You reach age 70½ on the date that is 6 calendar months after the date of your 70th birthday.
For example, if you are retired and your 70th birthday was on June 30, 2001, you were age 70½ on December 31, 2001. If your 70th
birthday was on July 1, 2001, you reached age 70½ on January 1, 2002.
If you are a 5% owner of the company maintaining your qualified retirement plan, you must begin to receive distributions by April 1 of the calendar
year that follows the year in which you reach age 70½, regardless of when you retire.
By the required beginning date, as explained above, you must either:
- Receive your entire interest in the plan (for a tax-sheltered annuity, your entire benefit accruing after 1986), or
- Begin receiving periodic distributions in annual amounts calculated to distribute your entire interest (for a tax-sheltered annuity, your
entire benefit accruing after 1986) over your life or life expectancy or over the joint lives or joint life expectancies of you and a designated
beneficiary (or over a shorter period).
For more information on this rule, see Tax on Excess Accumulation in Publication 575.
Required distributions not made.
If you do not receive required minimum distributions, you are subject to an additional excise tax. The tax equals 50% of the difference between the
amount that must be distributed and the amount that was distributed during the tax year.
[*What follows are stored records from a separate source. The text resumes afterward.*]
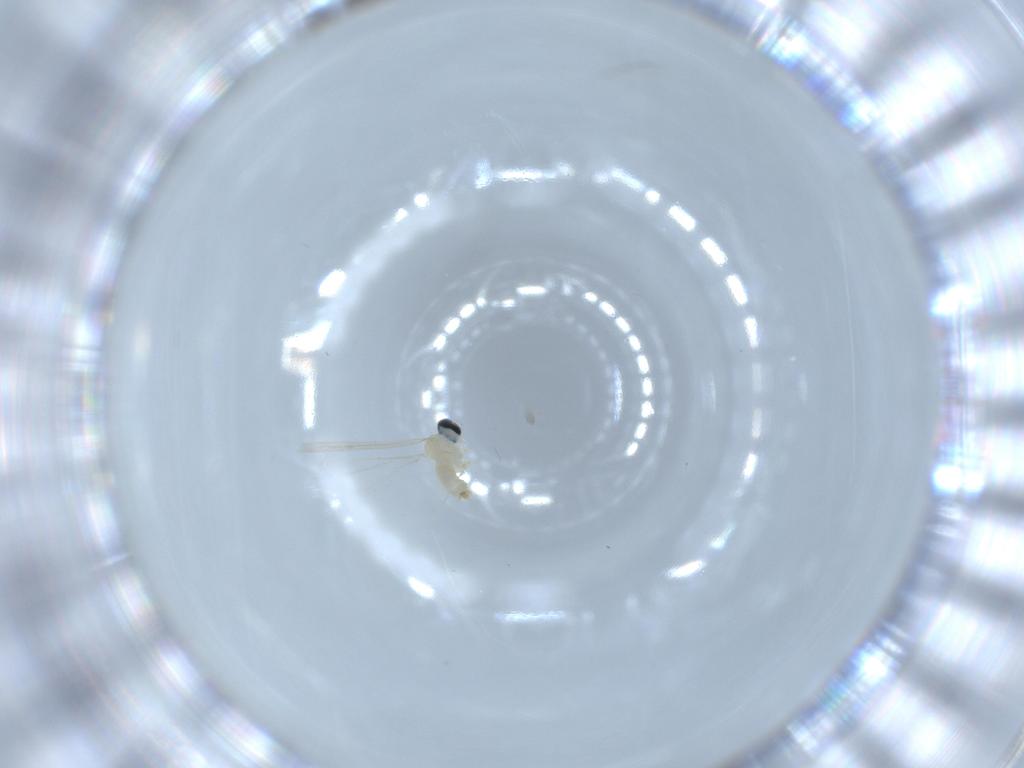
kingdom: Animalia
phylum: Arthropoda
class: Insecta
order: Diptera
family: Cecidomyiidae
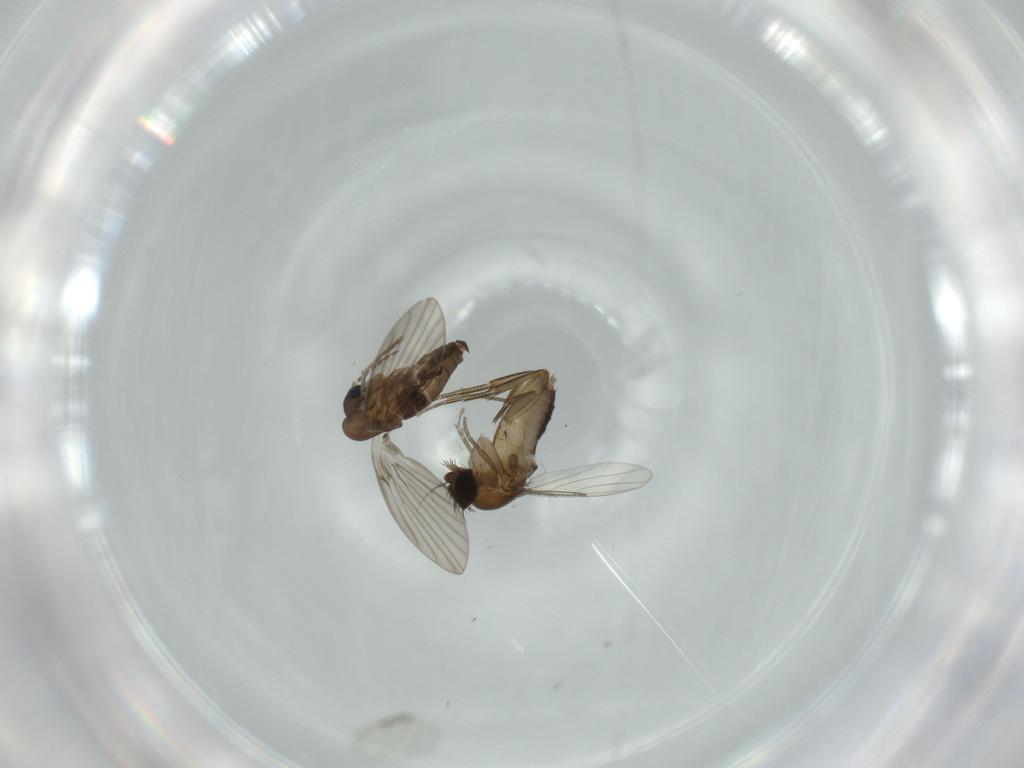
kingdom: Animalia
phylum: Arthropoda
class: Insecta
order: Diptera
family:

You can get this excise tax waived if you establish that the
shortfall in distributions was due to reasonable error and that you are taking reasonable steps to remedy the shortfall.
State insurer delinquency proceedings.
You might not receive the minimum distribution because of state insurer delinquency proceedings for an insurance company. If your payments are
reduced below the minimum due to these proceedings, you should contact your plan administrator. Under certain conditions, you will not have to pay the
You must file a Form 5329 if you owe a tax because you did not receive a minimum required distribution from your qualified retirement plan.